Though a transfer is fundamentally a contractual matter – there is a standard player’s contract which the parties can supplement – Bitel says “the intellectual property side such as image rights is getting complicated and the tax side horrendously complicated”. With higher-rate income tax going up to 50 per cent next April, compared to 24 per cent in Spain, and currency fluctuations, this is becoming an important issue. Even though he is acting for the player, tax planning and so reducing the cost of the player is “where our expertise as lawyers is welcomed by the clubs”, Bitel says.
Research last month by consultant Deloitte showed that if a player negotiating a new contract this summer demanded €3m per annum after tax, the cost to a Premier League club following the income tax increase would be €6.8m, compared to the €4m it would cost a Spanish club to give a non-Spanish player the same net pay. It was €6.7m in France, €5.7m in Italy and €5.4m in Germany.
MANY FACETS
This is high-quality work. The involvement of big City firms is evidence of its appeal, but equally there are some significant niche players. Couchman Harrington is advising the Polish organisers of Euro2012, an example of how the expertise City lawyers have built up is translating into international work too. Jonathan Brogden, a partner at City firm Davies Arnold Cooper, says his firm is currently advising a foreign club – “this work tends to centralise in the London market,” he explains.
There are many other facets to being a lawyer in the football world, whether claims over career-ending injuries, litigation (Dentons advised Sheffield United on the Carlos Tevez case) or even defending players on motoring charges. Some have even been in the game – solicitor Darren Bailey, now the FA’s director of football governance and regulation, was on Chelsea’s books as a youngster, while Chris Farnell was with Blackburn.
ADAPTING TO CIRCUMSTANCES
Korman says that relationships are the key. Sports clients are seeking that “broader adviser approach… They don’t phone up asking for an intellectual property lawyer. They just want a lawyer. The actual law isn’t particularly difficult – it’s more about adapting it to the circumstances.”

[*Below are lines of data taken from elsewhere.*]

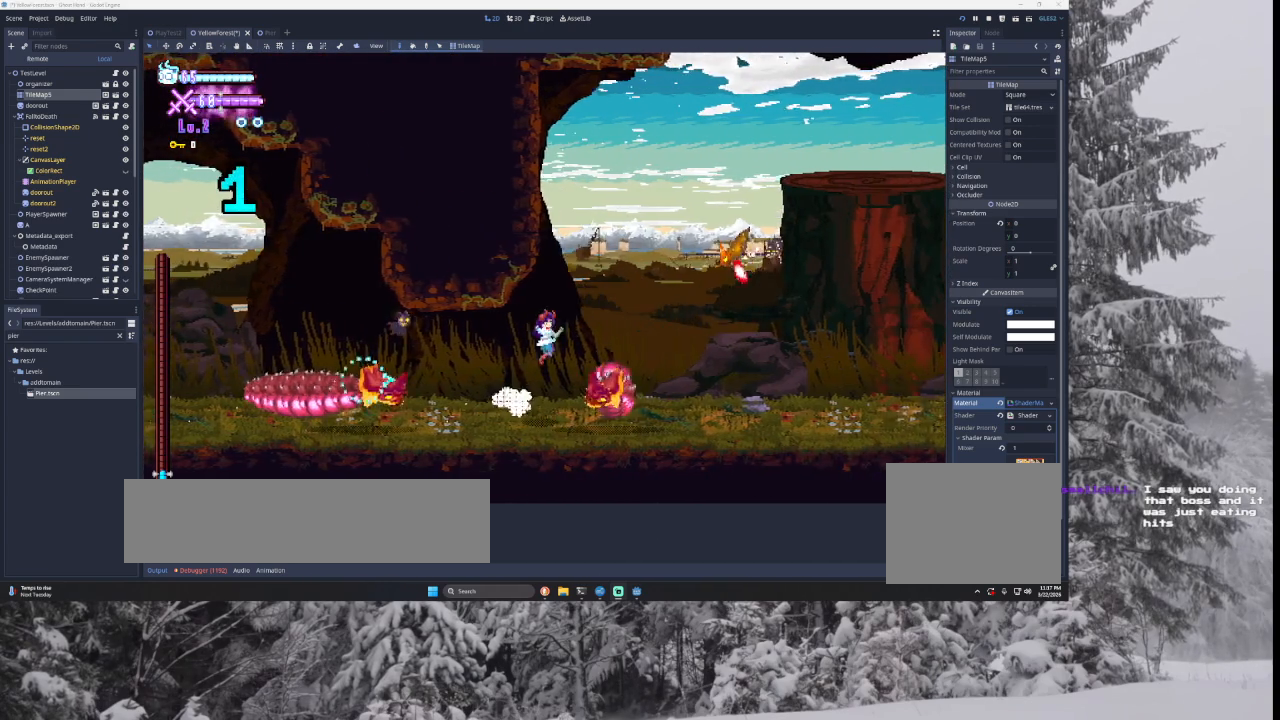
{"buttons": [], "left_stick": "left", "right_stick": "center", "events": [[133, "TRIANGLE", "up"], [233, "TRIANGLE", "down"], [233, "left_stick", "left"], [467, "TRIANGLE", "up"]]}
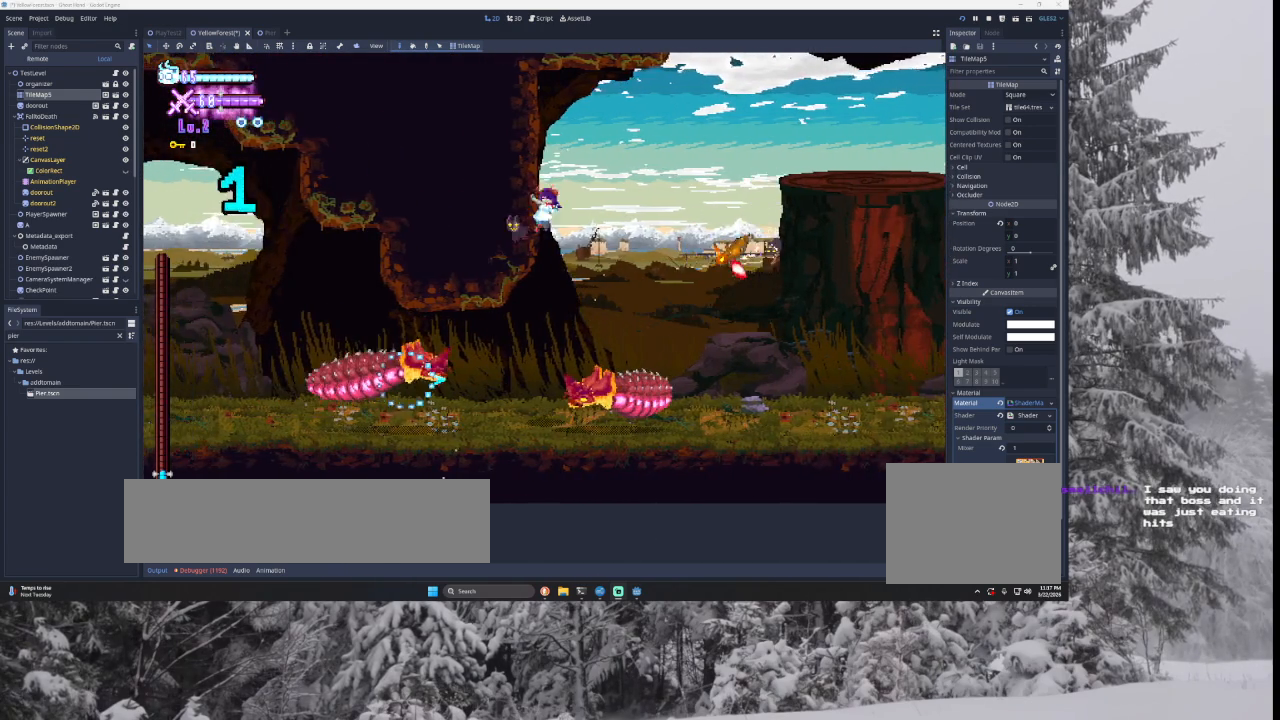
{"buttons": ["TRIANGLE"], "left_stick": "right", "right_stick": "center", "events": [[33, "left_stick", "center"], [133, "left_stick", "right"], [167, "TRIANGLE", "down"]]}
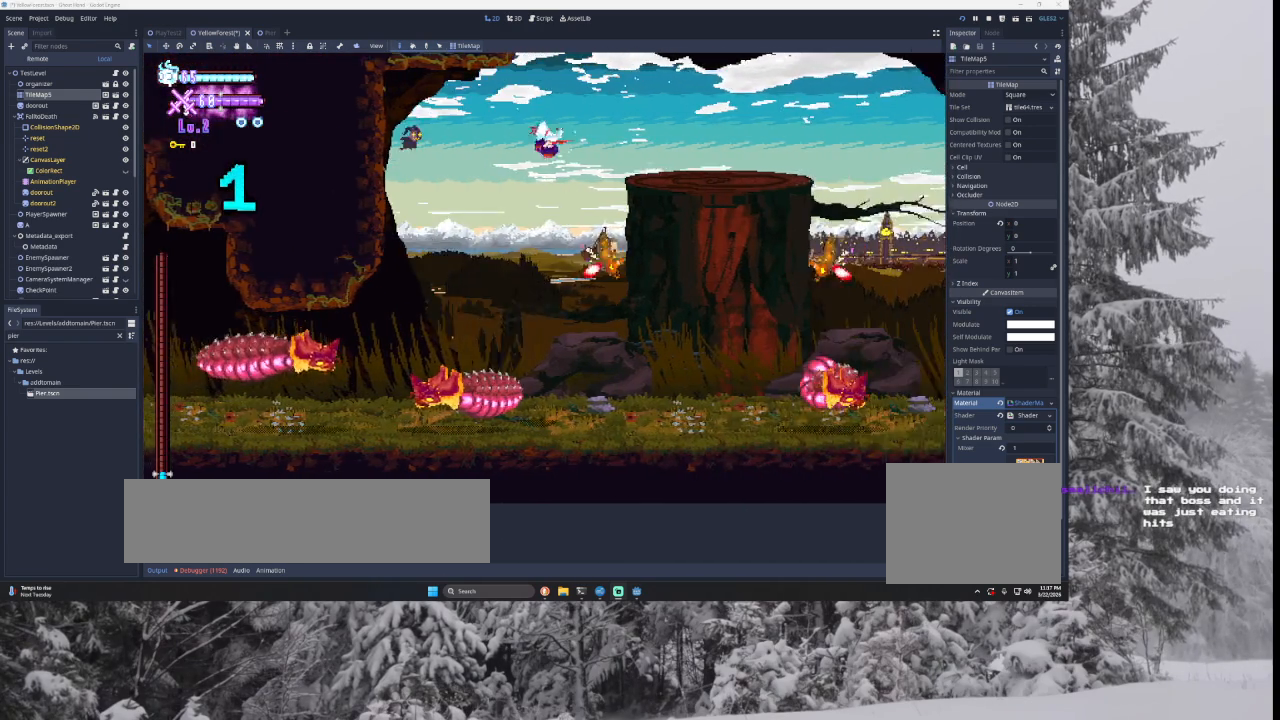
{"buttons": ["L2"], "left_stick": "right", "right_stick": "center", "events": [[100, "TRIANGLE", "up"], [200, "left_stick", "center"], [233, "L2", "down"], [267, "left_stick", "left"], [300, "right_stick", "down"], [367, "left_stick", "right"], [400, "right_stick", "center"]]}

Getting into any niche area of legal practice is about knowing the market, but football is a particularly small world. Korman says that Couchman Harrington views itself less as a law firm and more “as part of the sports industry, and the service we offer is law”.

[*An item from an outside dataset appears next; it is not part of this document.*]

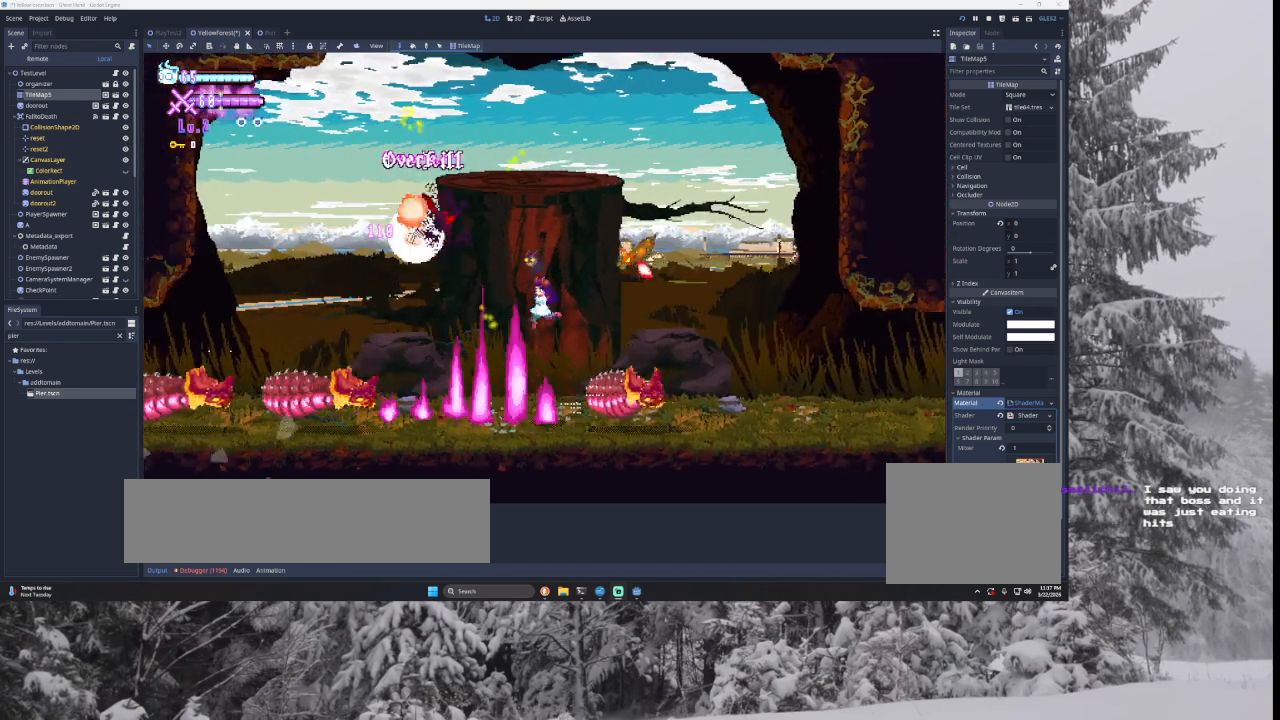
{"buttons": [], "left_stick": "right", "right_stick": "center", "events": [[33, "TRIANGLE", "up"], [100, "TRIANGLE", "down"], [167, "left_stick", "center"], [233, "left_stick", "right"], [433, "TRIANGLE", "up"]]}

And this industry knowledge is undoubtedly vital. The story is told, probably apocryphal, of the City law firm that sought to cosy up to clients by taking them to a game during Euro 96. Clients arrived at the offices, drinks and food were served, and it was only when people started looking anxiously at their watches did the organisers discover that the game was being played at St James’s Park Newcastle, rather than St James’s Park Westminster.